一応、目に見えるものが確実に存在・流通していて、換金も可能だからということのようです。
例えばダイヤモンドオンラインの「投資初心者ほど、無自覚に過大なリスクを負っている」などによると、 投資資産のうち2~3割くらいをコモディティ(貴金属や原油などの商品)に向けるべきとあります。その中でも特にゴールドが有望とみているそうなのですが、一応目に見えるものが確実に存在・流通していて、換金も可能だからということなのでしょうか。
確かに少し前から金は、工業用途で需要が減って価格が落ちてしまった本来はより希少価値があるはずのプラチナよりも高価になり年々上がり続けてはいます。そのため投資資金の一部をこれにも振り分けておいたほうがいいらしいのですが、貴金属への「投資」には先程も触れたとおり一つ問題があります。
ゴールドは確かに市場価値があり取引が可能な物体ではあるものの、それ自体が何かを生むということは無いのです。他の貴金属のように何かの理由で価格が落ちてしまったら、その損を取り戻す手立てがありません。いっそのことその価格帯でさらに多く買って、価格が戻ったところでの大きなもうけを目指すという方法もありますが、市場価格の動きはどうにもなるようなものではなく、予測もしにくいのでどうしてもギャンブルになってしまいます。
ゴールドではなく銀の場合は、10年に一度くらいの周期(?)で価格が大きく変動してもうけのチャンスが来たりして、その時に上手く高値で売り抜けて大きくもうける人もいますが、そのチャンスがいつ来るかは毎回誰にも分かりません。それに、来るまではその商品に投資した資金は何も働いていない状態のままとなります。
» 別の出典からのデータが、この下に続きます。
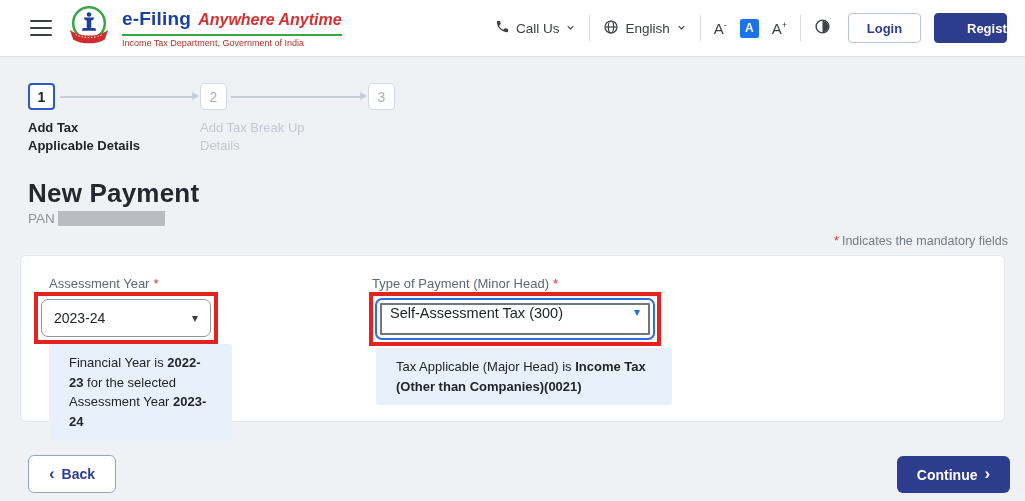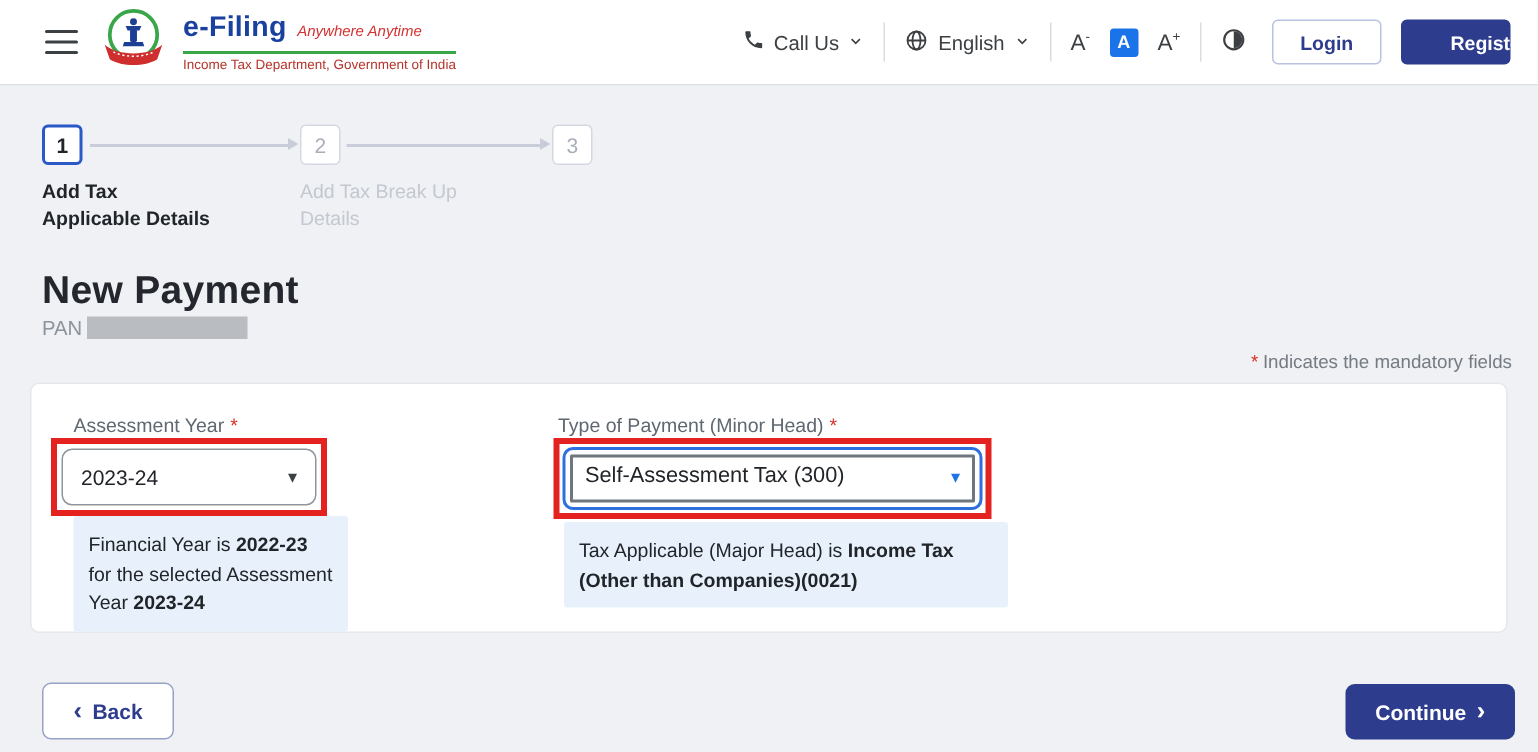--- a/index.html
+++ b/index.html
@@ -27,7 +27,7 @@
   .logo-text { display:flex; flex-direction:column; }
   .logo-row1 { display:flex; align-items:baseline; gap:7px; border-bottom:2px solid #3aa64a; padding-bottom:4px; }
   .brand { font-size:19px; font-weight:700; color:#1b41a0; letter-spacing:.2px; }
-  .tagline { font-size:10px; font-style:italic; font-weight:400; color:#d43131; }
+  .tagline { font-size:16px; font-style:italic; font-weight:700; color:#d43131; }
   .logo-sub { font-size:9px; color:#b5342c; margin-top:2px; }
 
   .topbar-right { display:flex; align-items:center; gap:13px; }

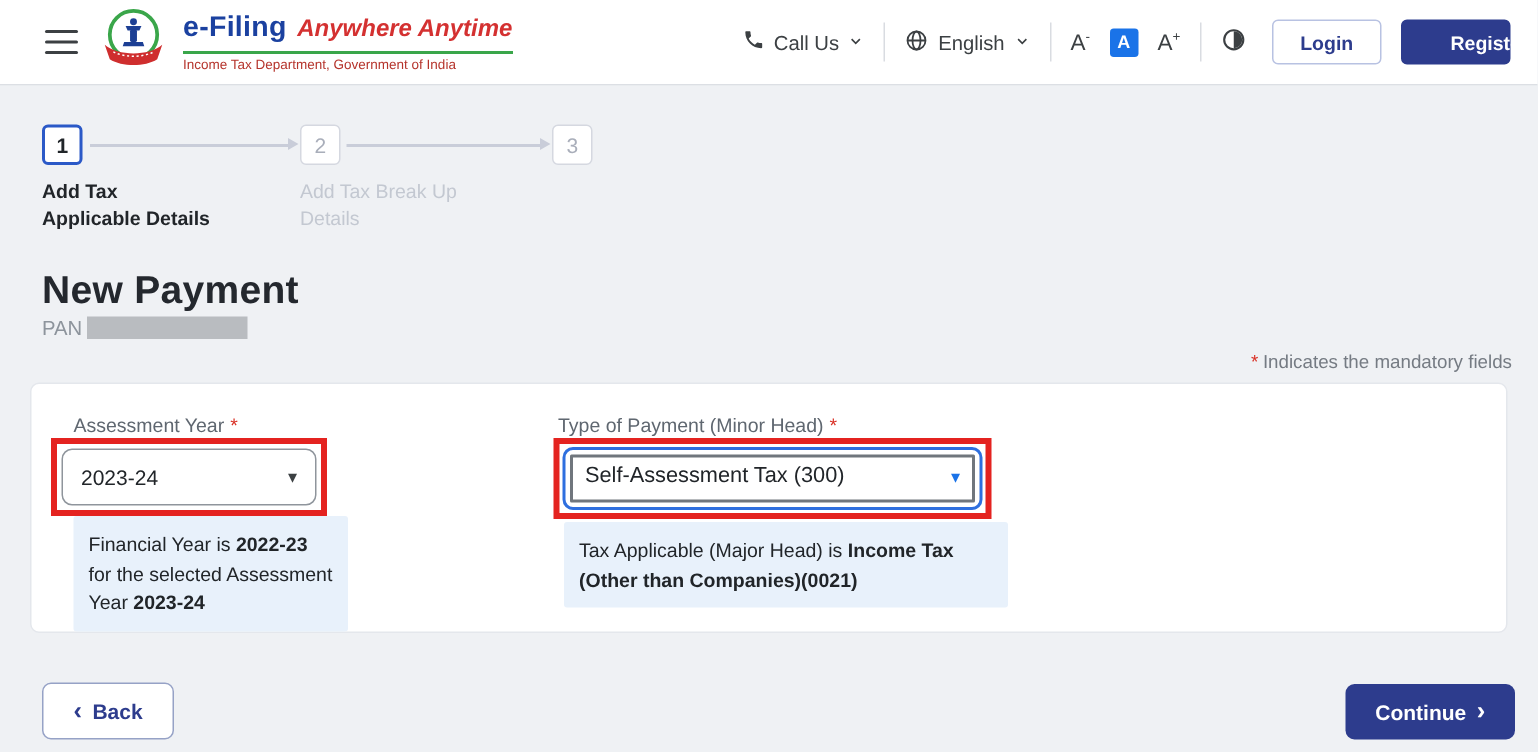--- a/index.html
+++ b/index.html
@@ -92,7 +92,7 @@
   .focus-ring { width:100%; height:100%; border:2px solid #2e6fdf; border-radius:7px; background:#fff; padding:3px; }
   .select-focused {
     width:100%; height:100%; border:2px solid #70767d; border-radius:1px; background:#fff;
-    display:flex; align-items:flex-end; justify-content:space-between; padding:8px 8px;
+    display:flex; align-items:flex-start; justify-content:space-between; padding:0 8px;
     font-size:14.5px; color:#212529; cursor:pointer;
   }
   .caret-blue { color:#1a73e8; font-size:12px; }

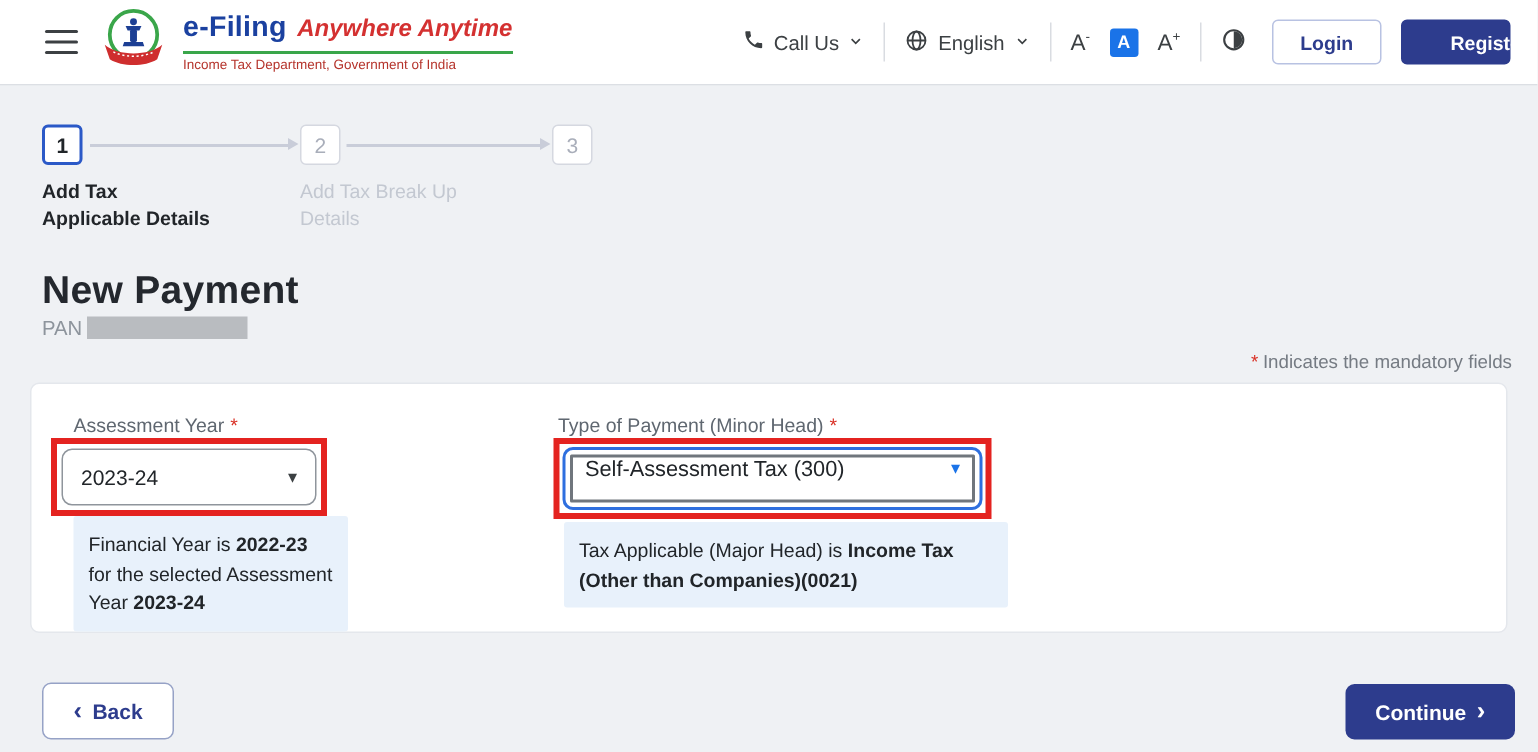--- a/index.html
+++ b/index.html
@@ -99,7 +99,7 @@
 
   .info-box {
     position:absolute; background:#e8f1fb; border-radius:2px;
-    font-size:13px; line-height:19.5px; color:#212529; padding:9px 10px;
+    font-size:13px; line-height:19.5px; color:#212529; padding:9px 20px;
   }
   .info-ay { left:28px; top:88px; width:183px; }
   .info-tp { left:355px; top:92px; width:296px; }

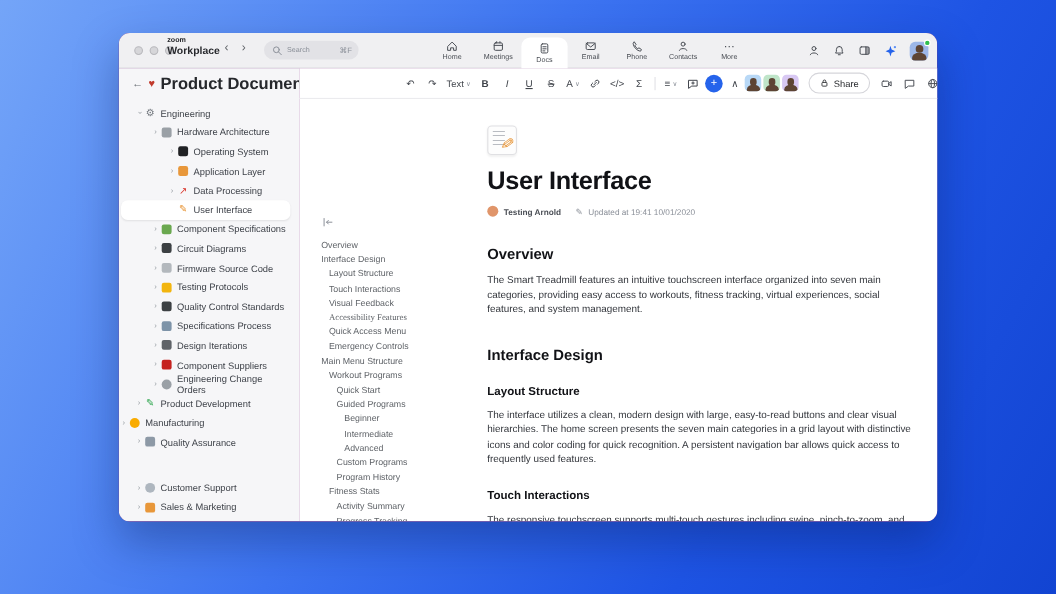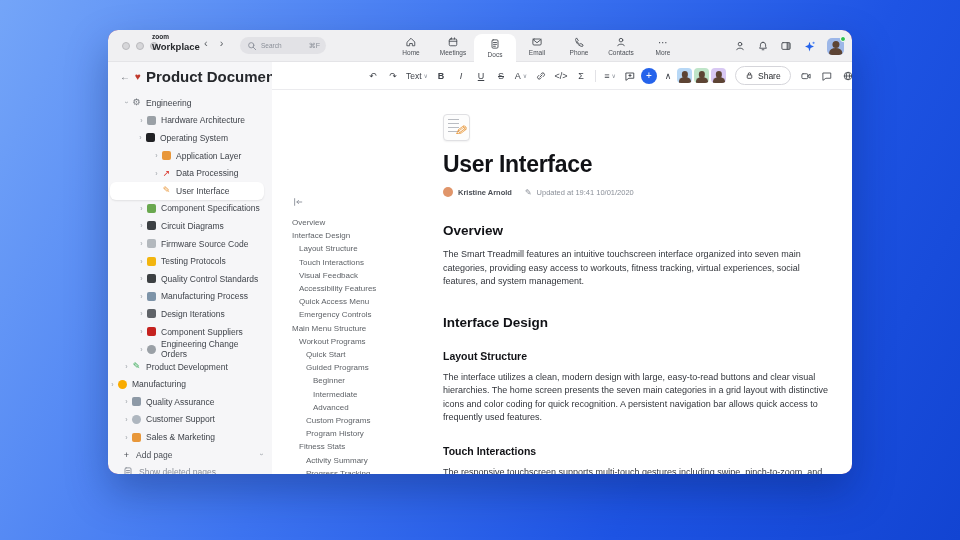--- a/index.html
+++ b/index.html
@@ -248,7 +248,7 @@
             <span class="tree-ico" style="background: rgb(154, 160, 166);"></span>
             <span>Hardware Architecture</span>
           </div>
-          <div class="trow" style="padding-left: 28px;">
+          <div class="trow" style="padding-left: 44px;">
             <span class="chev">›</span>
             <span class="tree-ico" style="background: rgb(32, 33, 36);"></span>
             <span>Operating System</span>

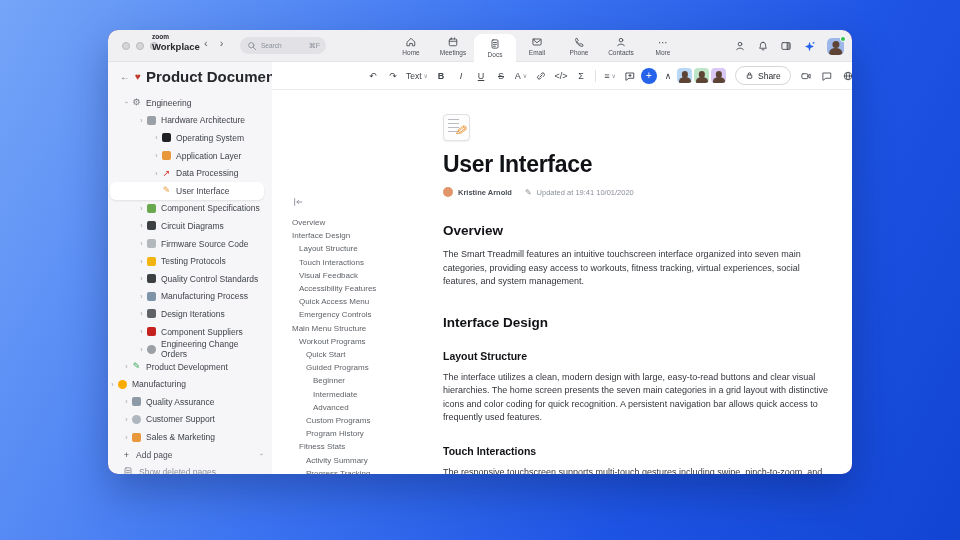--- a/index.html
+++ b/index.html
@@ -495,7 +495,7 @@
           <div class="doctitle">User Interface</div>
           <div class="docmeta">
             <span class="mavatar"></span>
-            <span class="who">Kristine Arnold</span>
+            <span class="who">Testing Arnold</span>
             <span class="editico">✎</span>
             <span class="when">Updated at 19:41 10/01/2020</span>
           </div>

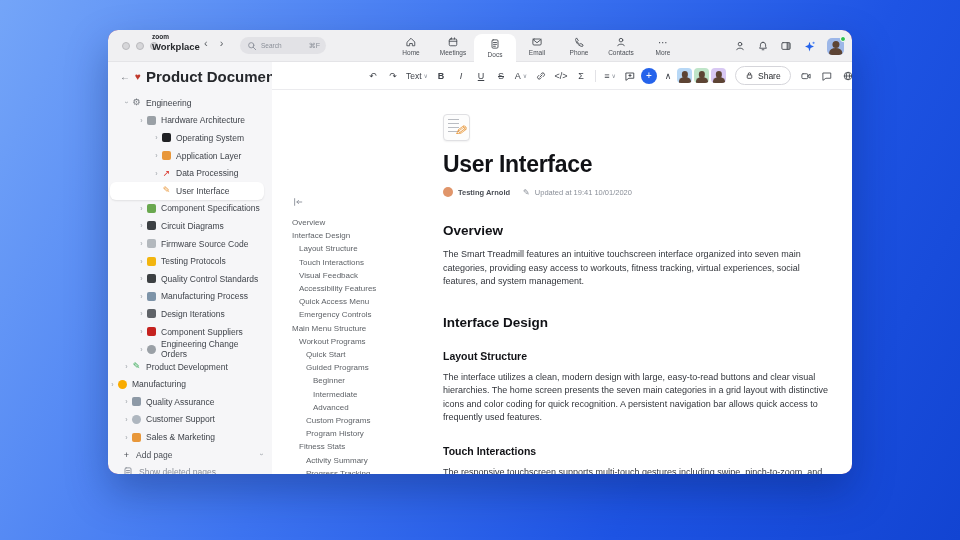--- a/index.html
+++ b/index.html
@@ -469,7 +469,7 @@
               <div class="orow" style="padding-left: 7px;">Layout Structure</div>
               <div class="orow" style="padding-left: 7px;">Touch Interactions</div>
               <div class="orow" style="padding-left: 7px;">Visual Feedback</div>
-              <div class="orow" style="padding-left: 7px;">Accessibility Features</div>
+              <div class="orow" style="padding-left: 7px; font-family: Liberation Serif, serif;">Accessibility Features</div>
               <div class="orow" style="padding-left: 7px;">Quick Access Menu</div>
               <div class="orow" style="padding-left: 7px;">Emergency Controls</div>
               <div class="orow" style="padding-left: 0px;">Main Menu Structure</div>

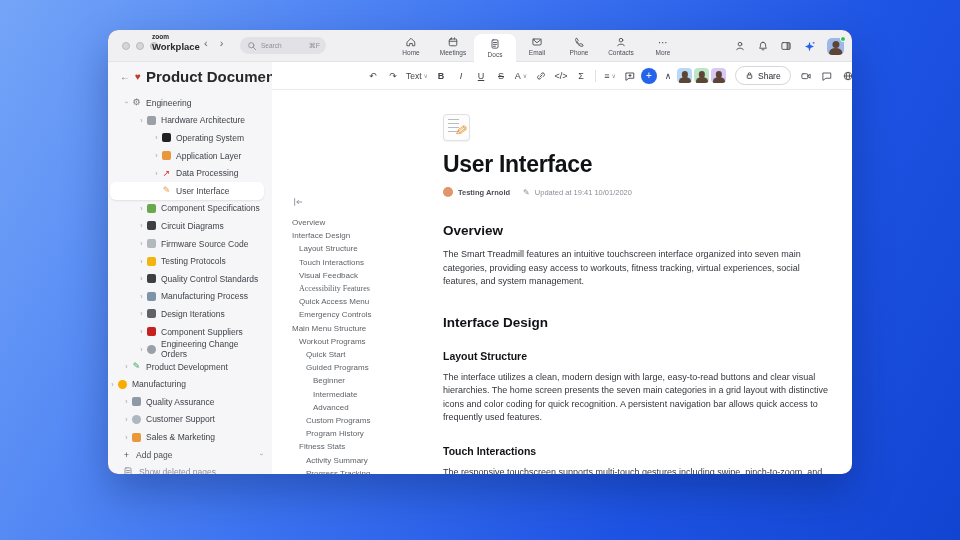--- a/index.html
+++ b/index.html
@@ -296,7 +296,7 @@
           <div class="trow" style="padding-left: 29px;">
             <span class="chev">›</span>
             <span class="tree-ico" style="background: rgb(125, 147, 168);"></span>
-            <span>Manufacturing Process</span>
+            <span>Specifications Process</span>
           </div>
           <div class="trow" style="padding-left: 29px;">
             <span class="chev">›</span>

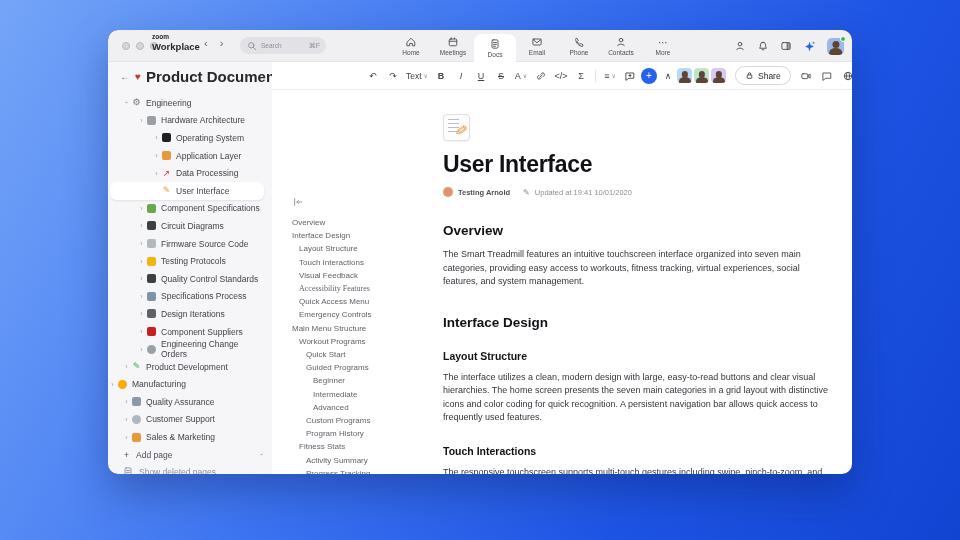--- a/index.html
+++ b/index.html
@@ -328,7 +328,7 @@
             <span class="tree-ico" style="background: rgb(141, 153, 166);"></span>
             <span>Quality Assurance</span>
           </div>
-          <div class="trow" style="padding-left: 14px;">
+          <div class="trow" style="padding-left: 14px; margin-top: 24px;">
             <span class="chev">›</span>
             <span class="tree-ico circle" style="background: rgb(174, 182, 191);"></span>
             <span>Customer Support</span>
その間に代わりに別の利回りの高いものに投資をしていれば、ギャンブルをせずとももっと安全にお金を稼ぐことが出来てい居たかもしれません。上がってきた定期的な上りを使わずに、そのまま再投資に回すことで、投資をすることで増えた収入をさらに増やしていくことが出来ます。
売買を繰り返すという方法でも、元手をだんだんと大きくして同じようなことをすることも可能ではありますが、それ一本でいくのは不確実性があまりに大きくて、持っている間に他のもっと良い方法で稼ぐ機会を逃してしまうこともあるので効率的ではなさそうです。
市場の機微を読むのが得意で滅多に外すことは無いという人であれば、投機的な方法でお金を稼ぐのも一つの手です。投機を100%否定するつもりはありません。読む力があるのであれば、それを使わないのは勿体なさすぎます。でも、手っ取り早く手間が掛からなそうに見える投機も実はトータルで見ると気苦労が多く、素人がやればそれこそ無自覚で過大なリスクを背負ってしまいます。
読めないのでそれをやる自信が無いという人の場合(ほとんどの人が多分そうだとは思うのですが)は、頼りになるのは投機性資産よりも定期的な上がりが入る本来の「投資」のほうです。